Entre los materiales empleados para la fabricación de injertos vasculares, la fibroína ha venido despertando gran interés, Siendo esta una proteína de alta biocompatibilidad que puede ser extraída del capullo del gusano de seda Bombix Mory, cuya estructura química se caracteriza por la repetición de la secuencia de amino ácidos de glicina-alanina-glicina-alanina-glicina-serina (Gli-Ala-Gli-Ala-Gli-Ser), organizadas en una estructura de láminas-β antiparalelas, con formación de enlaces de hidrogeno y de fuerzas de van der Walls que le dan propiedades mecánicas (D. Wang et al., 2017), (Adalı et al., 2016). Además, la presencia de algunos aminoácidos reactivos en su estructura como serina, treonina, tirosina, ácido aspártico y ácido glutámico, le permiten ser modificada superficialmente mediante la inmovilización de heparina sobre su superficie utilizando diversas técnicas como son el acople de carbodiimida (Elahi et al., 2014), a través de sus grupos amino terminales, y con la cual se pueden fabricar injertos vasculares que permitan el crecimiento de células endoteliales (Tanaka et al., 2021).

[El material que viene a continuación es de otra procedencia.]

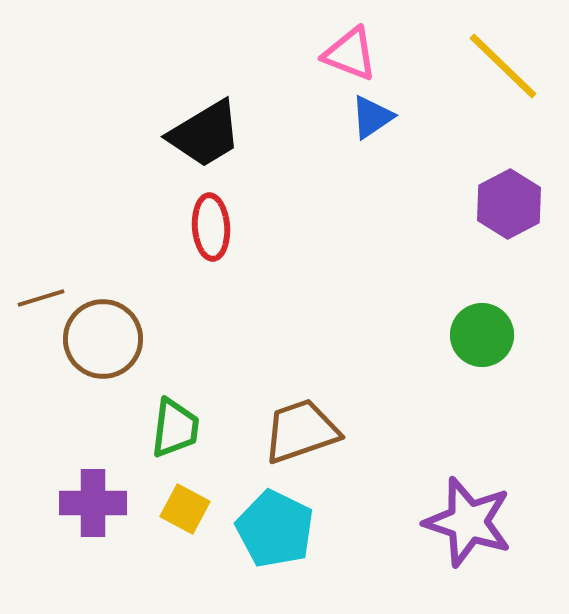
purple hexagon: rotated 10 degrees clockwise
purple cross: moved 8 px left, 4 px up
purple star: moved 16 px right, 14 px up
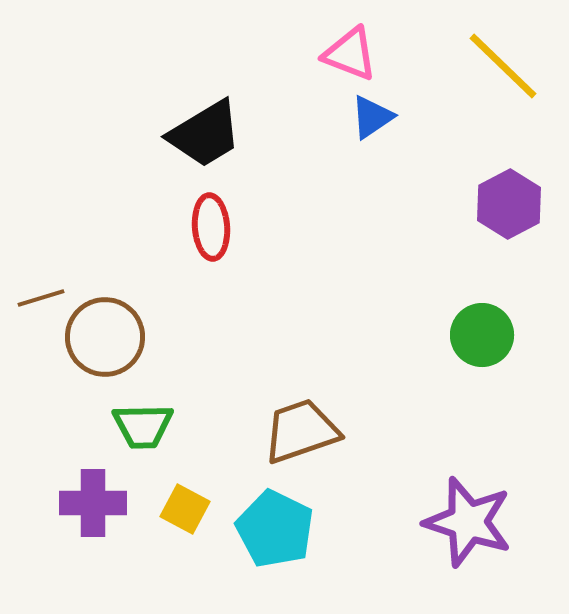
brown circle: moved 2 px right, 2 px up
green trapezoid: moved 32 px left, 2 px up; rotated 82 degrees clockwise
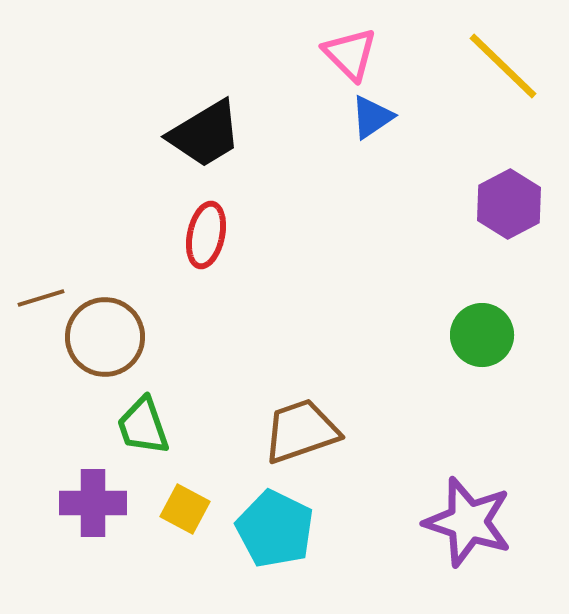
pink triangle: rotated 24 degrees clockwise
red ellipse: moved 5 px left, 8 px down; rotated 16 degrees clockwise
green trapezoid: rotated 72 degrees clockwise
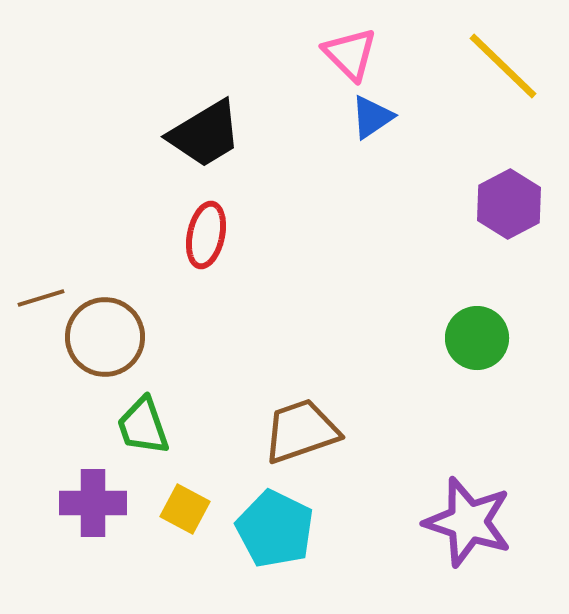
green circle: moved 5 px left, 3 px down
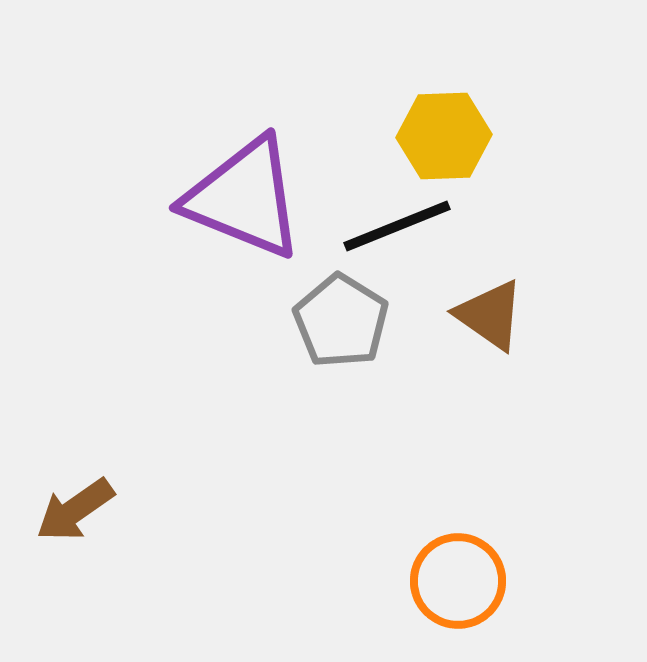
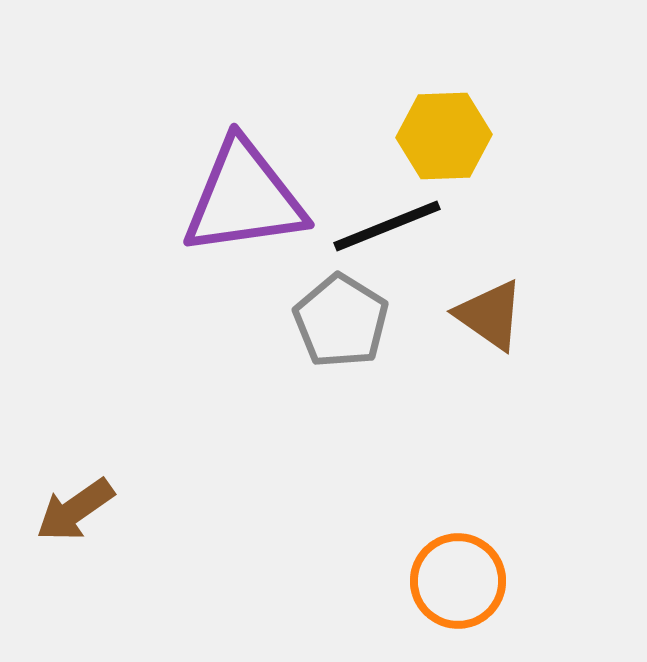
purple triangle: rotated 30 degrees counterclockwise
black line: moved 10 px left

Por otro lado, la fibroína puede integrarse con otros polímeros biocompatibles como el PVA a fin de complementar sus propiedades mecánicas (Allardyce et al., 2017; Song et al., 2019).
El objetivo de esta investigación fue evaluar superficies a base de fibroína para su potencial uso en la fabricación de implantes vasculares artificiales, para ello se prepararon diferentes formulaciones utilizando PVA y fibroína, para posteriormente biofuncionalizar las superficies con heparina y evaluar su capacidad antitrombogénica.
MATERIALES Y MÉTODOS
Preparación de las soluciones de fibroína y PVA
La solución de fibroína se preparó tomando fragmentos de aproximadamente 5 mm2 del capullo de gusano de seda adquiridos en la Corporación para el Desarrollo de la Sericultura del Cauca (CORSEDA), los cuales fueron inmersos en una solución de carbonato de sodio (Na2CO3) 0.01M a 60°C por 3 h para retirar la sericina y obtener la fibroína en madeja, la cual se sometió posteriormente a una solución ternaria de Cloruro de calcio - agua - etanol (CaCl2:H2O:C2H5OH) en relación molar 1:2:8 a 60°C bajo agitación magnética durante 2 h para solubilizar la fibroína, posterior a esto, la solución resultante fue puesta en diálisis contra agua destilada durante 4 d empleando membranas de acetato de celulosa con referencia CE70153003 y un tamaño de poro inferior a 40 nm. Una vez terminado este proceso, concentró la solución al 2% (p/v).
La solución de PVA (Sigma Aldrich, 130kD) fue preparada adicionando el polímero lentamente en agua a 80°C durante aproximadamente 2 h hasta llegar a una concentración del 8% (p/v), luego se dejó la solución reposando a temperatura ambiente.
Biofuncionalización de la fibroína
La fibroína solubilizada fue biofuncionalizada por dos metodologías: por acople de carbodiimida y por aprovechamiento de interacciones electrostáticas.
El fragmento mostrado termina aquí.